■ Data supplied ■
★ ★ ★ ★ ★
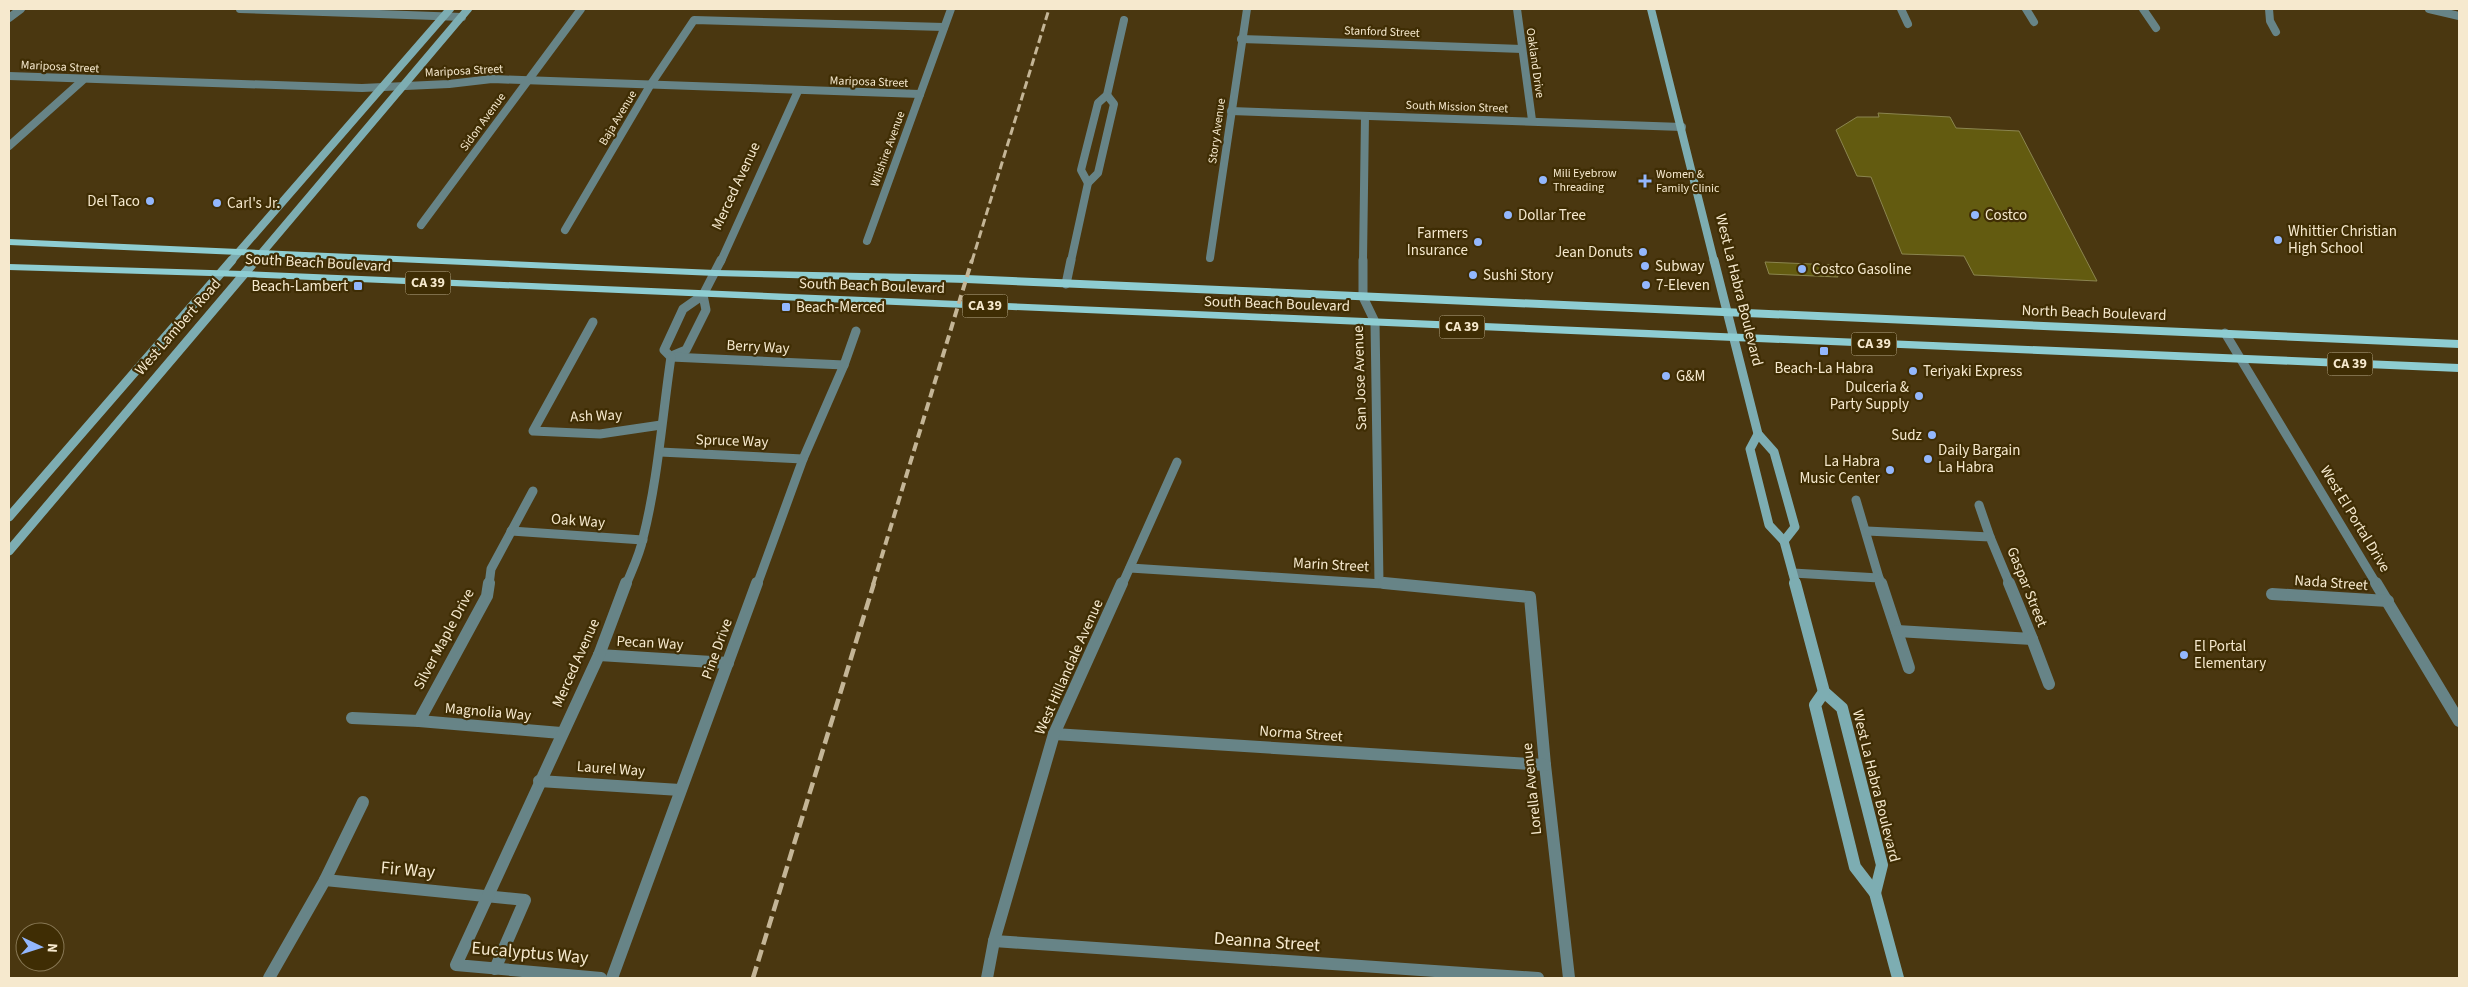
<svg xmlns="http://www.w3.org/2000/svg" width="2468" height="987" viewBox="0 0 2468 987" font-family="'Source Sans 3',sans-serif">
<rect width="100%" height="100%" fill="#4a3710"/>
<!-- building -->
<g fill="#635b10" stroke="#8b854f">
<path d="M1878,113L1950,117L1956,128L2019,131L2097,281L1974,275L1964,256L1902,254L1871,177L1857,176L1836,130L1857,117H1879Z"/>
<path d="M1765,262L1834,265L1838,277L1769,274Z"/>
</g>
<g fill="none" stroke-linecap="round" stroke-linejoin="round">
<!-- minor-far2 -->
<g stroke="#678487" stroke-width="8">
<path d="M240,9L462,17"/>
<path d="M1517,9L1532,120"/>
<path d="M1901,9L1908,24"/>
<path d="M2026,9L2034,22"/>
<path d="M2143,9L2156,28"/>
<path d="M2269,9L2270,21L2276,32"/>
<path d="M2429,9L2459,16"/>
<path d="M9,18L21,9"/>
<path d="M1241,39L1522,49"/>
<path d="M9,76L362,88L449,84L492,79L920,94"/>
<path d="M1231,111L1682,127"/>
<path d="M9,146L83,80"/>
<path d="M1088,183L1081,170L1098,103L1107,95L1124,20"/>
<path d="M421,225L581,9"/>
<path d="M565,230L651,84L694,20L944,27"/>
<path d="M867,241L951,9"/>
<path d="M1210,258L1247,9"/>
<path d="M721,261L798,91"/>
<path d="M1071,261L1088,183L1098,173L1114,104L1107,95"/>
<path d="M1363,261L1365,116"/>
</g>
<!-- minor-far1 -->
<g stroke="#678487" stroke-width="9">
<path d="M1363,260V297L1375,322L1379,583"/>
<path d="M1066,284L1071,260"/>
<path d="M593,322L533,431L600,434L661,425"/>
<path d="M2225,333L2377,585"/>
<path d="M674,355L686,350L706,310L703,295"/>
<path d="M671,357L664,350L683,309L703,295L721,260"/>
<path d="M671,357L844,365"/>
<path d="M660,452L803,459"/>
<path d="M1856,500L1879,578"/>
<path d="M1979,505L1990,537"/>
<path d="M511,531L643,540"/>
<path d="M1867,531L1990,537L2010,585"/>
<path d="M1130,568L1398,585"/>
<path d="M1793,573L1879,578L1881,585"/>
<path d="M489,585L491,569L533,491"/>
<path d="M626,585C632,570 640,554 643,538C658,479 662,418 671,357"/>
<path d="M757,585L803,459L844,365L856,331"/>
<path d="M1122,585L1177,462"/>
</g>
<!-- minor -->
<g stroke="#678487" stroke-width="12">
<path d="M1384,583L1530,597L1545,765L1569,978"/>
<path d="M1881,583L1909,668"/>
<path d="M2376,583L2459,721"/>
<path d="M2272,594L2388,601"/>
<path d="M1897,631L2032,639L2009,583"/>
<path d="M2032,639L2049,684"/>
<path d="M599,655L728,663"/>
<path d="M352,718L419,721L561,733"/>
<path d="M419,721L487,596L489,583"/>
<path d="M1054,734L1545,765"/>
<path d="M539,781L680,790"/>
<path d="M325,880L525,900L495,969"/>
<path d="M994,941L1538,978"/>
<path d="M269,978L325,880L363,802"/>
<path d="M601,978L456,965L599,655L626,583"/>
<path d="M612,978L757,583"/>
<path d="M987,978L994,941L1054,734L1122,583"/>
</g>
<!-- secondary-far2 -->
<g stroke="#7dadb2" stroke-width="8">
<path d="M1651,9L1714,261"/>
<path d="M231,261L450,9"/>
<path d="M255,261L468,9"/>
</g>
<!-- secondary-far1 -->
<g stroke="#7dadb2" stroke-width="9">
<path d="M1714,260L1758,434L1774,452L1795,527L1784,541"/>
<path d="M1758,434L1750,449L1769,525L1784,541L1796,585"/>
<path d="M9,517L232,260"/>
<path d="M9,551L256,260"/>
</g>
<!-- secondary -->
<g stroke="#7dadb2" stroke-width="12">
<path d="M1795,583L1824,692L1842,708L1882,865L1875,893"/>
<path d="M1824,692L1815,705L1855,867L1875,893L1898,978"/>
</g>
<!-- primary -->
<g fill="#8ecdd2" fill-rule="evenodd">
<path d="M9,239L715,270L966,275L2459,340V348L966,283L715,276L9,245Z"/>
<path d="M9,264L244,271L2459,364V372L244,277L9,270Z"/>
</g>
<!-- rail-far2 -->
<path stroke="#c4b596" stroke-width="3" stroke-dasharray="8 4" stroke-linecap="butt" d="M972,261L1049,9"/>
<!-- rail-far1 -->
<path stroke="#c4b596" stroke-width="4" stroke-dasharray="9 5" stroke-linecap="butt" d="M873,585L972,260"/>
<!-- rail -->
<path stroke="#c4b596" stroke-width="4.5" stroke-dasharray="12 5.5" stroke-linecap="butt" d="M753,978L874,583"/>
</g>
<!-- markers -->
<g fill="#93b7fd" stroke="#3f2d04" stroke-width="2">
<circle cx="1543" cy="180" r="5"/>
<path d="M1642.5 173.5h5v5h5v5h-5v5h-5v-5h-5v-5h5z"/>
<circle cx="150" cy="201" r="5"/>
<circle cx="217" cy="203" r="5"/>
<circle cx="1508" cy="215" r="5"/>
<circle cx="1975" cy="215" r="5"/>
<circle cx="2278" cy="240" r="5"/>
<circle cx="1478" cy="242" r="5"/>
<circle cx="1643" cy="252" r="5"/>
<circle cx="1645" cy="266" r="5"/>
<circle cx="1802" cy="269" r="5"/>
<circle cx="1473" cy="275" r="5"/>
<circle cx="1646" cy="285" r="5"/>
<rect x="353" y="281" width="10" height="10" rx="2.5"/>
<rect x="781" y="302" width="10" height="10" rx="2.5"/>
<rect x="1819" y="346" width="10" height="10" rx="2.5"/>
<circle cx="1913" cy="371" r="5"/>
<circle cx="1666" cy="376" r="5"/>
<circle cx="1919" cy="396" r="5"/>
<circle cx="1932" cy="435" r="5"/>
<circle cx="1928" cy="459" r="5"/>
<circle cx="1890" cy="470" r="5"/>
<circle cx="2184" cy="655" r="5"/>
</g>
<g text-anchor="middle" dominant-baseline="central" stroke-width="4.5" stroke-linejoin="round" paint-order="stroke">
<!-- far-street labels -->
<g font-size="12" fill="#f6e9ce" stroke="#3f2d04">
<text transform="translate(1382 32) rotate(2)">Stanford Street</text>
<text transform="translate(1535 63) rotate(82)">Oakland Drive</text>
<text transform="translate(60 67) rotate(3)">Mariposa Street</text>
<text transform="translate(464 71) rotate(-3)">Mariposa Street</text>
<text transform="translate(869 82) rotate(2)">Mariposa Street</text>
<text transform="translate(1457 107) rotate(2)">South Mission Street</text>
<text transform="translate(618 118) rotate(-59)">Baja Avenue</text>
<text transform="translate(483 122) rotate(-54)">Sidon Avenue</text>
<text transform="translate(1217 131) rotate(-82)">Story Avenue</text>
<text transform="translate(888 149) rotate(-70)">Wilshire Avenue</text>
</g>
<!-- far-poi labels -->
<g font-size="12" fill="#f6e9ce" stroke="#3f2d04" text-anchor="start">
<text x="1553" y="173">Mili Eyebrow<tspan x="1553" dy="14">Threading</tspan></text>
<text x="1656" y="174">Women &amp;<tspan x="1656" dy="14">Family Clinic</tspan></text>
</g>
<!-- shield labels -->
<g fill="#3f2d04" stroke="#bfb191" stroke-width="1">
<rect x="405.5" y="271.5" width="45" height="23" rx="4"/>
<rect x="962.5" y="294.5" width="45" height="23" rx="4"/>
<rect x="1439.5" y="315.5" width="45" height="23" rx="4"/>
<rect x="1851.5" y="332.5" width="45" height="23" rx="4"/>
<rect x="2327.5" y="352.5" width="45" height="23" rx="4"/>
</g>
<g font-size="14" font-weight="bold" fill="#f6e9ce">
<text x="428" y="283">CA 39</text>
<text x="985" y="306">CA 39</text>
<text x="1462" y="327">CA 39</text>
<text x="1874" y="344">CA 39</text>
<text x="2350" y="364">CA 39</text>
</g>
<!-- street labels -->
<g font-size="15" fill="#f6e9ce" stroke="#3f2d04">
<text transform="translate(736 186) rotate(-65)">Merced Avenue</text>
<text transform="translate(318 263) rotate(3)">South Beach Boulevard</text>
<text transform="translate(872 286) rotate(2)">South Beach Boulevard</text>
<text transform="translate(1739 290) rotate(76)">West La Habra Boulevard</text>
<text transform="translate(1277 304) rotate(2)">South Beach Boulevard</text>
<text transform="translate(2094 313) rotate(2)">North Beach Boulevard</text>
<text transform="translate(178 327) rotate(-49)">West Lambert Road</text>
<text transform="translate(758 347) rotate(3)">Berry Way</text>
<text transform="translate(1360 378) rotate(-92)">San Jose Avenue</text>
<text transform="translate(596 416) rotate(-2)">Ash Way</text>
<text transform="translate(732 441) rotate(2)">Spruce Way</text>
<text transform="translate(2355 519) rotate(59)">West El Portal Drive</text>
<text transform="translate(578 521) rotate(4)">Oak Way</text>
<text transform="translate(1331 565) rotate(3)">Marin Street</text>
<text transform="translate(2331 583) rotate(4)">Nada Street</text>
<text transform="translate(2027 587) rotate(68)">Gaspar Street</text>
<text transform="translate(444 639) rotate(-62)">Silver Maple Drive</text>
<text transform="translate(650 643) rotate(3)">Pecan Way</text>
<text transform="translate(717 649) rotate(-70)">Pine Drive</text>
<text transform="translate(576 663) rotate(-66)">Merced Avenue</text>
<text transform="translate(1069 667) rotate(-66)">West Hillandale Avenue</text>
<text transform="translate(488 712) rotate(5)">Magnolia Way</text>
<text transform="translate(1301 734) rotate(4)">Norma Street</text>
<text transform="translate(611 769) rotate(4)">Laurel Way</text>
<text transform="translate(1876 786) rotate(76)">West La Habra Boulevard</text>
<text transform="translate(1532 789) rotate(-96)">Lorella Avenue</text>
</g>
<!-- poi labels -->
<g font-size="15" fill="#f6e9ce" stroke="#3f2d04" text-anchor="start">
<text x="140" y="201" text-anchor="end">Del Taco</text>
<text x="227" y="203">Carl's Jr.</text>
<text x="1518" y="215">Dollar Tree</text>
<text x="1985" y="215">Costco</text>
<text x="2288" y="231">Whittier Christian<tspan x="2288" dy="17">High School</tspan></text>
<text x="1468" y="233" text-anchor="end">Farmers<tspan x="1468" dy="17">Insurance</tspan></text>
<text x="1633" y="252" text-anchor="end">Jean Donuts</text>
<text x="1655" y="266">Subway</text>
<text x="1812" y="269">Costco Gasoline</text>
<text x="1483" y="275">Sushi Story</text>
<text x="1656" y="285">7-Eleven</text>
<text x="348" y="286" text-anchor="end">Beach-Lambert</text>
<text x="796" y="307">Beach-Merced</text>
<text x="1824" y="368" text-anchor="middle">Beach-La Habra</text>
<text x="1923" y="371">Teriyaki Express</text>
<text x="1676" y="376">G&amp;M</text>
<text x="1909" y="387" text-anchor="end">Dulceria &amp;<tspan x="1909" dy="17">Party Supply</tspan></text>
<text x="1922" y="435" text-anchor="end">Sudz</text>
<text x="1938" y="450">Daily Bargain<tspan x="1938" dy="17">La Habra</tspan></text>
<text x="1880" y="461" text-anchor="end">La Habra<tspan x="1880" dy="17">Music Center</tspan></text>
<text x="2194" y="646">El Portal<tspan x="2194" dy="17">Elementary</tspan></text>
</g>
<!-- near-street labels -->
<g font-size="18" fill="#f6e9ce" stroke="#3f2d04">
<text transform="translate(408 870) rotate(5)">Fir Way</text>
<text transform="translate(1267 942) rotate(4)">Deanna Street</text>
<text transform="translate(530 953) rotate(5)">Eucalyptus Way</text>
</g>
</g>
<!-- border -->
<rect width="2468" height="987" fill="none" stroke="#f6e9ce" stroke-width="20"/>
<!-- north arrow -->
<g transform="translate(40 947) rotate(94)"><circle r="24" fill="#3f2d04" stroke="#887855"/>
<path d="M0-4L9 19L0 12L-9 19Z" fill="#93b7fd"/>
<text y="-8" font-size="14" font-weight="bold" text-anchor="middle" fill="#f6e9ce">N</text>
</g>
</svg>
★ ★ ★ ★ ★
■ Task to complete ■
Tally the lines in the data that contain the string "bold". Report only the total.

■ The answer ■
2